# INSTRUCTIONS TO FOLLOW
Which lines in the data contain the word "https"? Please copy each of them.

Start of Block

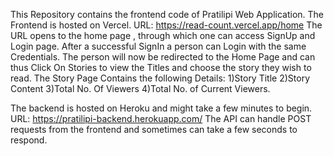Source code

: This Repository contains the frontend code of Pratilipi Web Application.
The Frontend is hosted on Vercel.
URL: https://read-count.vercel.app/home
The URL opens to the home page , through which one can access SignUp and Login page.
After a successful SignIn a person can Login with the same Credentials.
The person will now be redirected to the Home Page and can thus Click On Stories to view the Titles and choose the story they wish to read.
The Story Page Contains the following Details:
1)Story Title
2)Story Content
3)Total No. Of Viewers
4)Total No. of Current Viewers.

The backend is hosted on Heroku and might take a few minutes to begin.
URL: https://pratilipi-backend.herokuapp.com/
The API can handle POST requests from the frontend and sometimes can take a few seconds to respond.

End of Block

# PROBLEM SOLUTION
URL: https://read-count.vercel.app/home
URL: https://pratilipi-backend.herokuapp.com/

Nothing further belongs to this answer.